It's like saying "The New York times is an advertising company, not a news company, so why would they invest in journalism schools if the point is to sell classified ads?"

And then there's just plain old interest in technology. Lots of projects at Google start from 20% engineers time, and grow to large successful projects, without any business model, they're just costs. You've got more than a thousand open source projects I bet being run by Google engineers, the majority of which exist because someone wanted to scratch an itch. Go, Angular, Tensorflow, Guava, et al, don't make money and aren't intended to.

(You need a standard disclaimer for your employer in this particular thread.)

I disagree that Google is a web company proper. It might have been years ago, but nowadays Google is capable of bending the very rules of the web and internet at their liking. As a result it can now essentially define what the web (okay, the modernish web) is, and that makes your points moot. Also Google's open-source projects are irrelevant to this discussion, much like that using React doesn't void your rights to criticize Facebook.

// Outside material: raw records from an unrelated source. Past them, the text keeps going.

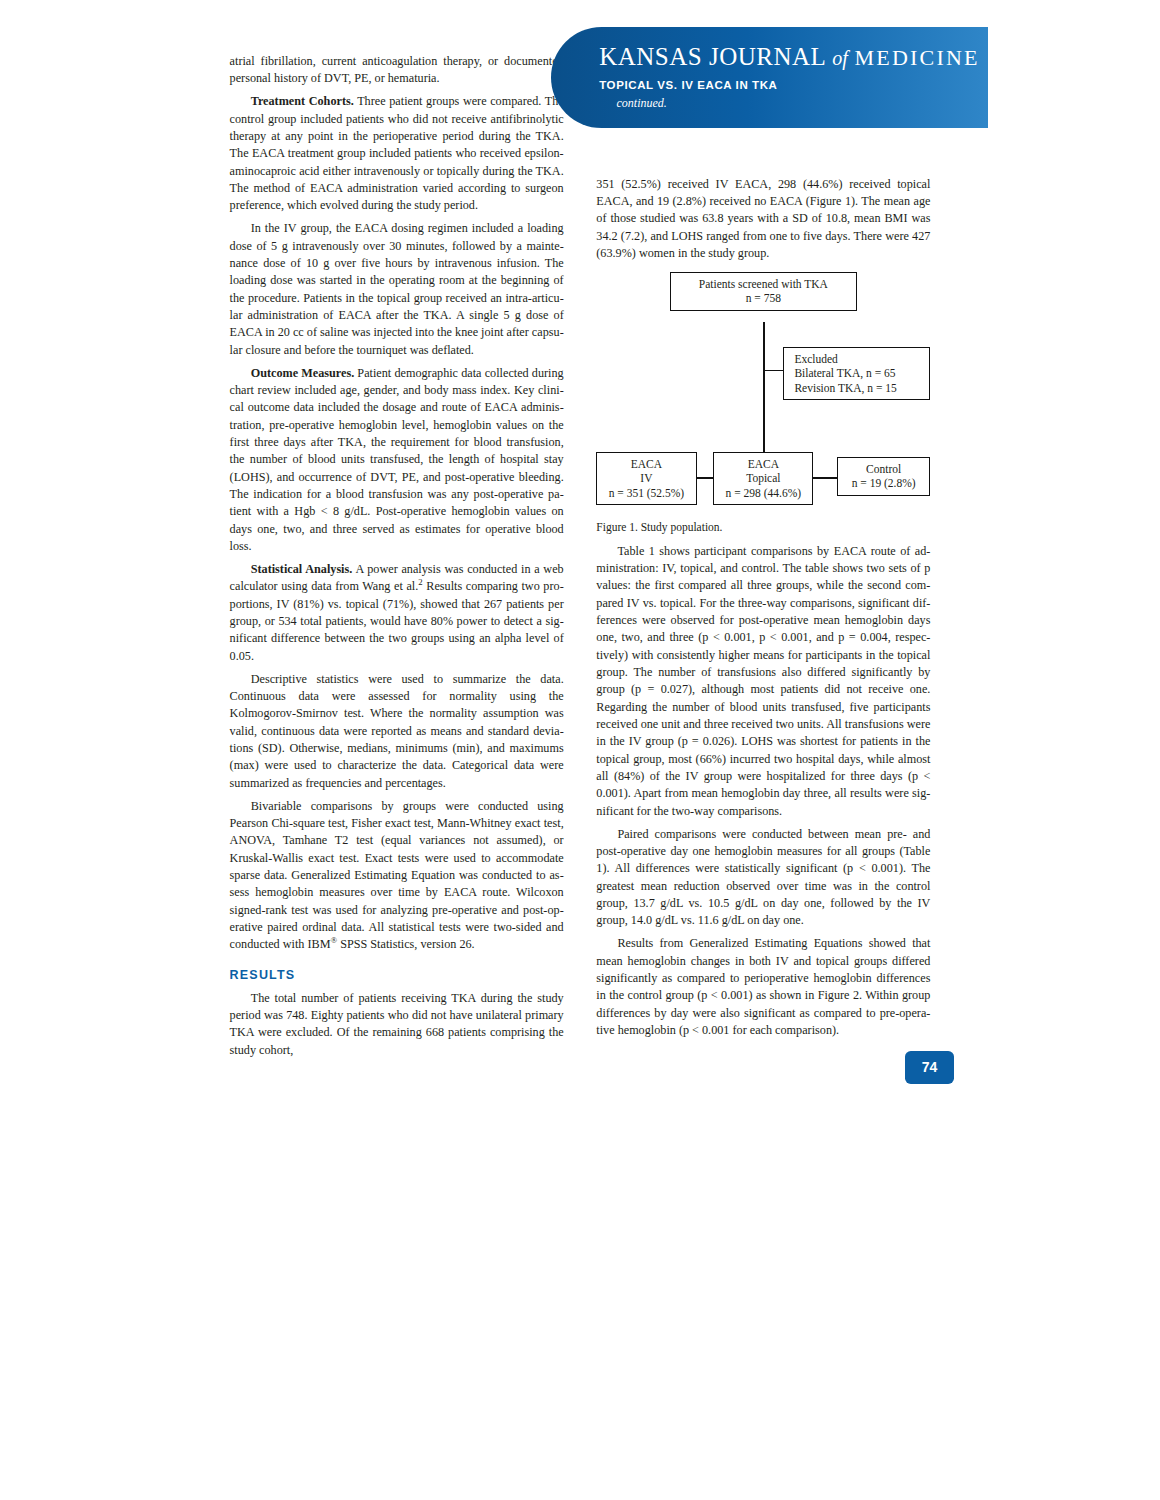KANSAS JOURNAL of MEDICINE
TOPICAL VS. IV EACA IN TKA
continued.
atrial fibrillation, current anticoagulation therapy, or documented personal history of DVT, PE, or hematuria.
Treatment Cohorts. Three patient groups were compared. The control group included patients who did not receive antifibrinolytic therapy at any point in the perioperative period during the TKA. The EACA treatment group included patients who received epsilon-aminocaproic acid either intravenously or topically during the TKA. The method of EACA administration varied according to surgeon preference, which evolved during the study period.
In the IV group, the EACA dosing regimen included a loading dose of 5 g intravenously over 30 minutes, followed by a maintenance dose of 10 g over five hours by intravenous infusion. The loading dose was started in the operating room at the beginning of the procedure. Patients in the topical group received an intra-articular administration of EACA after the TKA. A single 5 g dose of EACA in 20 cc of saline was injected into the knee joint after capsular closure and before the tourniquet was deflated.
Outcome Measures. Patient demographic data collected during chart review included age, gender, and body mass index. Key clinical outcome data included the dosage and route of EACA administration, pre-operative hemoglobin level, hemoglobin values on the first three days after TKA, the requirement for blood transfusion, the number of blood units transfused, the length of hospital stay (LOHS), and occurrence of DVT, PE, and post-operative bleeding. The indication for a blood transfusion was any post-operative patient with a Hgb < 8 g/dL. Post-operative hemoglobin values on days one, two, and three served as estimates for operative blood loss.
Statistical Analysis. A power analysis was conducted in a web calculator using data from Wang et al.2 Results comparing two proportions, IV (81%) vs. topical (71%), showed that 267 patients per group, or 534 total patients, would have 80% power to detect a significant difference between the two groups using an alpha level of 0.05.
Descriptive statistics were used to summarize the data. Continuous data were assessed for normality using the Kolmogorov-Smirnov test. Where the normality assumption was valid, continuous data were reported as means and standard deviations (SD). Otherwise, medians, minimums (min), and maximums (max) were used to characterize the data. Categorical data were summarized as frequencies and percentages.
Bivariable comparisons by groups were conducted using Pearson Chi-square test, Fisher exact test, Mann-Whitney exact test, ANOVA, Tamhane T2 test (equal variances not assumed), or Kruskal-Wallis exact test. Exact tests were used to accommodate sparse data. Generalized Estimating Equation was conducted to assess hemoglobin measures over time by EACA route. Wilcoxon signed-rank test was used for analyzing pre-operative and post-operative paired ordinal data. All statistical tests were two-sided and conducted with IBM® SPSS Statistics, version 26.
Results
The total number of patients receiving TKA during the study period was 748. Eighty patients who did not have unilateral primary TKA were excluded. Of the remaining 668 patients comprising the study cohort,
351 (52.5%) received IV EACA, 298 (44.6%) received topical EACA, and 19 (2.8%) received no EACA (Figure 1). The mean age of those studied was 63.8 years with a SD of 10.8, mean BMI was 34.2 (7.2), and LOHS ranged from one to five days. There were 427 (63.9%) women in the study group.
Patients screened with TKA
n = 758
Excluded
Bilateral TKA, n = 65
Revision TKA, n = 15
EACA
IV
n = 351 (52.5%)
EACA
Topical
n = 298 (44.6%)
Control
n = 19 (2.8%)
Figure 1. Study population.
Table 1 shows participant comparisons by EACA route of administration: IV, topical, and control. The table shows two sets of p values: the first compared all three groups, while the second compared IV vs. topical. For the three-way comparisons, significant differences were observed for post-operative mean hemoglobin days one, two, and three (p < 0.001, p < 0.001, and p = 0.004, respectively) with consistently higher means for participants in the topical group. The number of transfusions also differed significantly by group (p = 0.027), although most patients did not receive one. Regarding the number of blood units transfused, five participants received one unit and three received two units. All transfusions were in the IV group (p = 0.026). LOHS was shortest for patients in the topical group, most (66%) incurred two hospital days, while almost all (84%) of the IV group were hospitalized for three days (p < 0.001). Apart from mean hemoglobin day three, all results were significant for the two-way comparisons.
Paired comparisons were conducted between mean pre- and post-operative day one hemoglobin measures for all groups (Table 1). All differences were statistically significant (p < 0.001). The greatest mean reduction observed over time was in the control group, 13.7 g/dL vs. 10.5 g/dL on day one, followed by the IV group, 14.0 g/dL vs. 11.6 g/dL on day one.
Results from Generalized Estimating Equations showed that mean hemoglobin changes in both IV and topical groups differed significantly as compared to perioperative hemoglobin differences in the control group (p < 0.001) as shown in Figure 2. Within group differences by day were also significant as compared to pre-operative hemoglobin (p < 0.001 for each comparison).
74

With Google's new API, all ads can still be blocked. There will be a limit for network request blocking rules, but it's very high so that normal users don't reach it. And for those that reach it, only network requests are affected, so adblockers can still use other APIs to hide the ads.
This is the first time I’ve heard the suggestion that there are ways around this by using other API’s. Can you elaborate?
You can use other APIs to hide ads (i.e. prevent them from being displayed), but they would still be downloaded so you lose the privacy, performance and security benefits of the ad blocker.